* Your goal: Copy the material from its very first line through the line containing "missing spots or slipping under end of lease", including both of those lines and keeping every line unchanged.

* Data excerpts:
########################################

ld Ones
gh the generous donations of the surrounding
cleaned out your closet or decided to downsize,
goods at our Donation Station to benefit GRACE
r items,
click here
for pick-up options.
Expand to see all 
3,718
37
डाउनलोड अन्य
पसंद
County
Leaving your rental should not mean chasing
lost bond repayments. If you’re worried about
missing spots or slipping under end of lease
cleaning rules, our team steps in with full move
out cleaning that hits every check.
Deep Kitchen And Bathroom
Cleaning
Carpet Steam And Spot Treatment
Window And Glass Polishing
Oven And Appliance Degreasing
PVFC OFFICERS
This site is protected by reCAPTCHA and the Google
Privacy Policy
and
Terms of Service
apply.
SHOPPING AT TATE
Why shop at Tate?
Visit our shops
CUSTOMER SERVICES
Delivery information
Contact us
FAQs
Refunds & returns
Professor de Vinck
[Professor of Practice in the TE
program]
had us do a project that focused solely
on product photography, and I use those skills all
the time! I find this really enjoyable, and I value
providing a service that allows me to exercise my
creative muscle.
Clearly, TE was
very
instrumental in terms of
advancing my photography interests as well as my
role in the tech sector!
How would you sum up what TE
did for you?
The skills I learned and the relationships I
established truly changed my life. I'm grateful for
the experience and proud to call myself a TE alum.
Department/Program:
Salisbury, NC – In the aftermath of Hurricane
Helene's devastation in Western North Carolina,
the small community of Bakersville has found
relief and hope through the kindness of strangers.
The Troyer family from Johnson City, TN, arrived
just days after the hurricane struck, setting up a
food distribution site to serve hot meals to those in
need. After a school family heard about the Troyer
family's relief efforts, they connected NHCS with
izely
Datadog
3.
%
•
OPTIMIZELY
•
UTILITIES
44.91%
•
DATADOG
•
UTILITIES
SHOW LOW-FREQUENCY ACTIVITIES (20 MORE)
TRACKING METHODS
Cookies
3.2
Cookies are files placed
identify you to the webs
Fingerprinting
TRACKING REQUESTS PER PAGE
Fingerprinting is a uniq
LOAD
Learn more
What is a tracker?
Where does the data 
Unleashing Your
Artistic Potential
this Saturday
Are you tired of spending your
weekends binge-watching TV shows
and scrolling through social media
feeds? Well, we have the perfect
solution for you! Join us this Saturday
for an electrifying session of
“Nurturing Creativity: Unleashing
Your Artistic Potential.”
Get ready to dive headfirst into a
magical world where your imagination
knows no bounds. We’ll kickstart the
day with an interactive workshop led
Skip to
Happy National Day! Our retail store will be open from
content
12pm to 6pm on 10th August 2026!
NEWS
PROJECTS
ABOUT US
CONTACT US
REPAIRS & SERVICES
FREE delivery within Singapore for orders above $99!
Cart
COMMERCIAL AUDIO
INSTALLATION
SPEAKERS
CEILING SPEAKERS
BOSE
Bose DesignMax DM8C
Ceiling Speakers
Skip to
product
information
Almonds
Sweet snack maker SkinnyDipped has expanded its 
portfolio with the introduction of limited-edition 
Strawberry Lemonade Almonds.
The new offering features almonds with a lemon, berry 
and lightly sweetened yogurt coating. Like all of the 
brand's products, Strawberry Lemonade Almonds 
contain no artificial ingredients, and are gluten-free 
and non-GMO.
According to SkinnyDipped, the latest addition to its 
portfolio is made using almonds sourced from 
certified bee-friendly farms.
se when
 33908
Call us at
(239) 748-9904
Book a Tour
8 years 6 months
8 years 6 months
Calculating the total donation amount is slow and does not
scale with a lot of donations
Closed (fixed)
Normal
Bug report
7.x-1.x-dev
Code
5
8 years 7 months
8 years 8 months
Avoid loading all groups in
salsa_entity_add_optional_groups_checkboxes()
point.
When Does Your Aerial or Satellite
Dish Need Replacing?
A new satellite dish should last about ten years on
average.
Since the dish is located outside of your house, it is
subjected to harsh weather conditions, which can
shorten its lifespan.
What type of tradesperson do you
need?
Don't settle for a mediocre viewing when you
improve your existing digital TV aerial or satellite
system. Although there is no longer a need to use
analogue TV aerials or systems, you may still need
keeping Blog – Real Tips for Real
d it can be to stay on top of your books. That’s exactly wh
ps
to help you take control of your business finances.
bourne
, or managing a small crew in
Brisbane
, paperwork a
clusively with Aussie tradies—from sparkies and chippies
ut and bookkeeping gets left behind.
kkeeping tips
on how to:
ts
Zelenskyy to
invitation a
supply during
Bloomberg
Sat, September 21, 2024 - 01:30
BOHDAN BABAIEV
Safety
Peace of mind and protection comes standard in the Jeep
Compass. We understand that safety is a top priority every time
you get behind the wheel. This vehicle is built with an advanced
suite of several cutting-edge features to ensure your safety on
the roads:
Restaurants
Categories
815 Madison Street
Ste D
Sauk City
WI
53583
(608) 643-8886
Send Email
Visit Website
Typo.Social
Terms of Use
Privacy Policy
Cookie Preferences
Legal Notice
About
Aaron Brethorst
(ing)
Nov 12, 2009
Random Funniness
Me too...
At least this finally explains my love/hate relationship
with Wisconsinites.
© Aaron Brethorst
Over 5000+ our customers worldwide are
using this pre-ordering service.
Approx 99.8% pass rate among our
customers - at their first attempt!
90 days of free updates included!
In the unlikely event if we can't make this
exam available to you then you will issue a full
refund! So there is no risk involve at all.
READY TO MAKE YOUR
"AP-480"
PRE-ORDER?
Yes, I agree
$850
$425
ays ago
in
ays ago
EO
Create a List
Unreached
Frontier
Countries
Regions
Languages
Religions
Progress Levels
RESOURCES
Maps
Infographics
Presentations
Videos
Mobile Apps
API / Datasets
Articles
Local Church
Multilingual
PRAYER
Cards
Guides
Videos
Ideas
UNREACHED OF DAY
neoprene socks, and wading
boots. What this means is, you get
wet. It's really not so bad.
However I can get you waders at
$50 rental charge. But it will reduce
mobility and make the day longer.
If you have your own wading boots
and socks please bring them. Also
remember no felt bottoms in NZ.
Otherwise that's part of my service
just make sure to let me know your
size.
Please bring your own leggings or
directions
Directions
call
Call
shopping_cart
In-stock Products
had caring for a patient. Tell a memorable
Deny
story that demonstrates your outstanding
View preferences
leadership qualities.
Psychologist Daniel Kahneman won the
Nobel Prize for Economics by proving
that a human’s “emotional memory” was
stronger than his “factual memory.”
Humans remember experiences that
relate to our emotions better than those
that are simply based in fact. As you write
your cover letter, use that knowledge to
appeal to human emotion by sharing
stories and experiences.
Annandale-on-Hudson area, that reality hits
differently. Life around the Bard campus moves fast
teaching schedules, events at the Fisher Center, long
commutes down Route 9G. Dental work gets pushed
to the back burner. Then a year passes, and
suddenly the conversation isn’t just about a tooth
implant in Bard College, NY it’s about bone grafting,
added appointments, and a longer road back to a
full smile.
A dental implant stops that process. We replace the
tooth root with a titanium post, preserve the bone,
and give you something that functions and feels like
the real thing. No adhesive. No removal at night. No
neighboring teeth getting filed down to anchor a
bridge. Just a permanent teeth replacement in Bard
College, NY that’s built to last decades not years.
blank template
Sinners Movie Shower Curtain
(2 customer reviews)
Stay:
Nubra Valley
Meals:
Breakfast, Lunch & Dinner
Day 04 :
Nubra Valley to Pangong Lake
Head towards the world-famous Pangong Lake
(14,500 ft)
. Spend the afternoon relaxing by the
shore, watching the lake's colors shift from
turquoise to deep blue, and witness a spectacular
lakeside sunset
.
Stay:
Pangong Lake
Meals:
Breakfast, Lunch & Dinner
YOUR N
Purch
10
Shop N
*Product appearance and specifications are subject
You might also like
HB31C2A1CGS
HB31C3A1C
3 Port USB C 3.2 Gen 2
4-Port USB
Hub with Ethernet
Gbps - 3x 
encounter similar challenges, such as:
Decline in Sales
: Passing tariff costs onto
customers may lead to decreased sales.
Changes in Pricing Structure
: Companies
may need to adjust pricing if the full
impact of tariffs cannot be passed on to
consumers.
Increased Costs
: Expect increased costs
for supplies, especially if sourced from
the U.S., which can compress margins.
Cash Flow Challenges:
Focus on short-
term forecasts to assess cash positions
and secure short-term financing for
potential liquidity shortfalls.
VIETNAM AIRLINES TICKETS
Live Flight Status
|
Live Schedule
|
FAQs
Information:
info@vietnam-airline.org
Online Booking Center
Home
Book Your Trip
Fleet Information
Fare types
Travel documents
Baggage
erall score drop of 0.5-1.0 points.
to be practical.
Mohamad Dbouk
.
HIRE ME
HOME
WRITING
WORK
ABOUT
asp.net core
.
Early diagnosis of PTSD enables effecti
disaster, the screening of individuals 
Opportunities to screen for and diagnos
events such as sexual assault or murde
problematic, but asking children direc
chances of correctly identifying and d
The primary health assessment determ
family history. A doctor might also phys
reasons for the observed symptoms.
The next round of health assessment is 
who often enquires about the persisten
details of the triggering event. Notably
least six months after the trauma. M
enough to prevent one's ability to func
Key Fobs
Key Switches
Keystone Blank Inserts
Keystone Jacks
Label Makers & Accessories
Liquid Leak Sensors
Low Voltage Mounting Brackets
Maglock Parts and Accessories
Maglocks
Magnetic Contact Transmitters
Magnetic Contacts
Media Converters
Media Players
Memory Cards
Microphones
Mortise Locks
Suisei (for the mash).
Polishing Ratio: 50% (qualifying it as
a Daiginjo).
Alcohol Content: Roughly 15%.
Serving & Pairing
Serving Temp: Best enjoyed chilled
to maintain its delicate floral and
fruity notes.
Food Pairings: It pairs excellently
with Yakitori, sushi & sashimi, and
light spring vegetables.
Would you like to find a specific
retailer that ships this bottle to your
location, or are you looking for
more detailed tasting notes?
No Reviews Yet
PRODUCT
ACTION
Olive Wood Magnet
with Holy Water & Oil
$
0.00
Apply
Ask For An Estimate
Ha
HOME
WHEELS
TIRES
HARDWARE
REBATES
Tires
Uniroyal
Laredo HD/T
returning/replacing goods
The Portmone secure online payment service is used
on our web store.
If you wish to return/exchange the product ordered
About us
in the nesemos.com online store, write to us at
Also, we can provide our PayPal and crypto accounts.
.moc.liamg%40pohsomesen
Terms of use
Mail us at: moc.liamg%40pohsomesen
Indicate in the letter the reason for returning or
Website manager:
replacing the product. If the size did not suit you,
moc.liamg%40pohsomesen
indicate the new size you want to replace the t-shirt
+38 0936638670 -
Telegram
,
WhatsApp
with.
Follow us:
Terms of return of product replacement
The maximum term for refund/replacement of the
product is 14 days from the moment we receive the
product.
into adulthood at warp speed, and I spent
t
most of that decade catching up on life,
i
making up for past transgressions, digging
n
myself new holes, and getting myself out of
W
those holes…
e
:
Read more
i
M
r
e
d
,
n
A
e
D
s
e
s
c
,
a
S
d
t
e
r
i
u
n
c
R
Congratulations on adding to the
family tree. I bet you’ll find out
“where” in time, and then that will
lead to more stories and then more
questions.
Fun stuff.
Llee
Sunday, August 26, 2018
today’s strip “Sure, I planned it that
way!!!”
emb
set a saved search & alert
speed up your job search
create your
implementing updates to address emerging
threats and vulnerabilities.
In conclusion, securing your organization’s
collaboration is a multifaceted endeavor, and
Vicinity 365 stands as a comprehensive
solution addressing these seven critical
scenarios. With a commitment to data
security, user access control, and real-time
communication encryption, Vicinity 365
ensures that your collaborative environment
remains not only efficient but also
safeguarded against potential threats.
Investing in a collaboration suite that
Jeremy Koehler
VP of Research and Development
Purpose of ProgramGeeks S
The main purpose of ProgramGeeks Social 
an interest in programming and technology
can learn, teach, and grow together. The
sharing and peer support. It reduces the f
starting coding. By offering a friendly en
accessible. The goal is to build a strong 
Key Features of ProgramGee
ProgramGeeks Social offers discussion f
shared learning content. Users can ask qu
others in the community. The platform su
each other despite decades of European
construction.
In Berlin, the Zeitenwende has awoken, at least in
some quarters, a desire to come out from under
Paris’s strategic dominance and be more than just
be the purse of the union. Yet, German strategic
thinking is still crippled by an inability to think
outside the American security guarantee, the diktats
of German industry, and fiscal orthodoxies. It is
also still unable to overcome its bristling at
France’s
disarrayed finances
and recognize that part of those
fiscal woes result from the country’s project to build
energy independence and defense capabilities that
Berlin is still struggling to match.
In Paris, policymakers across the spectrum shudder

########################################

* Result for this exercise:
ld Ones
gh the generous donations of the surrounding
cleaned out your closet or decided to downsize,
goods at our Donation Station to benefit GRACE
r items,
click here
for pick-up options.
Expand to see all 
3,718
37
डाउनलोड अन्य
पसंद
County
Leaving your rental should not mean chasing
lost bond repayments. If you’re worried about
missing spots or slipping under end of lease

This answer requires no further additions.